Nello studio si dimostra che la creatività è’ figlia di pensieri antichi pur vestendosi di novità e ciò per continuare, resistere e inventarsi il futuro come ha fatto il creativo Emilio Leo che ha trasformato un ammasso di ferrovecchio e macchine obsolete in un punto di forza per il suo marchio..

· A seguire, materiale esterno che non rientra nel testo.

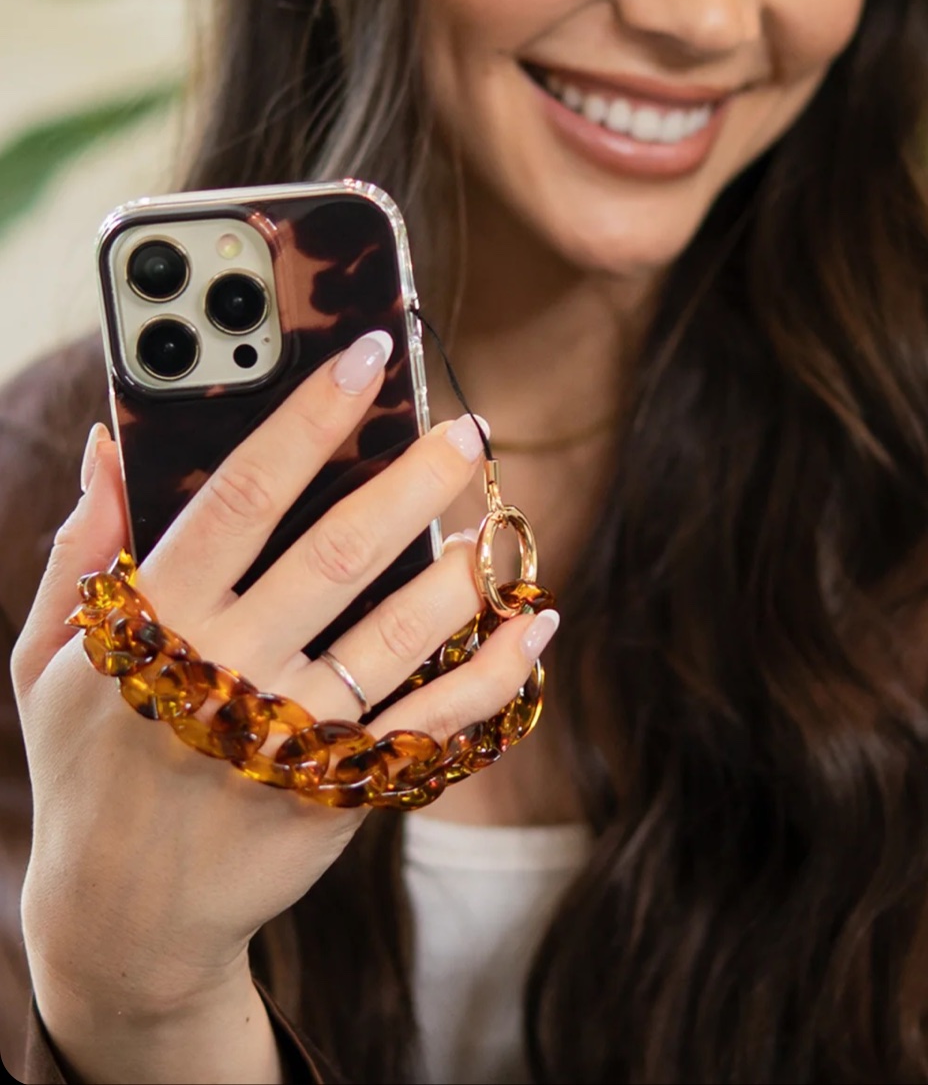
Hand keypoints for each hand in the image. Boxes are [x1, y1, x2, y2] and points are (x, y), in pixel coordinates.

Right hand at [11, 330, 558, 1018]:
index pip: (240, 495)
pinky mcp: (343, 790)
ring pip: (397, 637)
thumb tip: (109, 442)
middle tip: (468, 428)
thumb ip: (83, 546)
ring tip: (498, 519)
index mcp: (157, 621)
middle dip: (412, 480)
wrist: (125, 917)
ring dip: (462, 572)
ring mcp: (292, 738)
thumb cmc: (90, 763)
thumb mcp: (49, 654)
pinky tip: (534, 625)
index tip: (368, 354)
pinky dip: (494, 674)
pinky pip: (436, 725)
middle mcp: (229, 673)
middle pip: (339, 554)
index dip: (308, 418)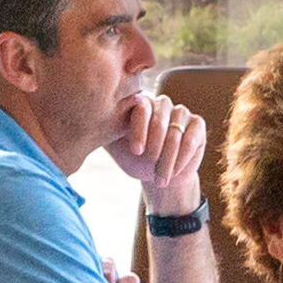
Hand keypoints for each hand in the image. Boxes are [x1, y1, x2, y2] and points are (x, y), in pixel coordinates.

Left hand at [108, 92, 208, 215]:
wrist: (160, 176)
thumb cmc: (136, 160)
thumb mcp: (117, 147)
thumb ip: (106, 131)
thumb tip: (85, 122)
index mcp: (140, 104)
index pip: (141, 109)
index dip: (139, 131)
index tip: (136, 152)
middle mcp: (161, 104)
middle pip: (160, 119)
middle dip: (155, 146)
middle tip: (149, 166)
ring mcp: (181, 112)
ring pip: (176, 131)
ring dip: (169, 157)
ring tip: (161, 178)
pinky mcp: (197, 124)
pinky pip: (191, 138)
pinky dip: (183, 157)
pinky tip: (174, 171)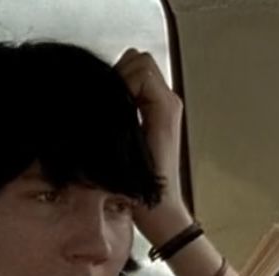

Il premio per gli studenti si e’ concretizzato in una giornata trascorsa in un laboratorio scientifico interattivo e la visita all’acciaieria ABS per scoprire da vicino il mondo della produzione dell’acciaio nelle sua linea produttiva ma anche di conoscenza di aziende e dirigenti che investono nella scuola per la crescita culturale .

La professoressa Saveria Sesto e la dirigente Caterina Calabrese hanno voluto poi arricchire l’esperienza formativa degli studenti recandosi a Trieste e in visita al Sacrario di Redipuglia, per vivere i luoghi della Grande guerra e per sottolineare l’impegno della Scuola nel costruire cittadini intrisi di valori che trovano radici nella storia d’Italia e davanti ad un luogo sacro dove possano coltivare sentimenti di gratitudine per i nostri soldati.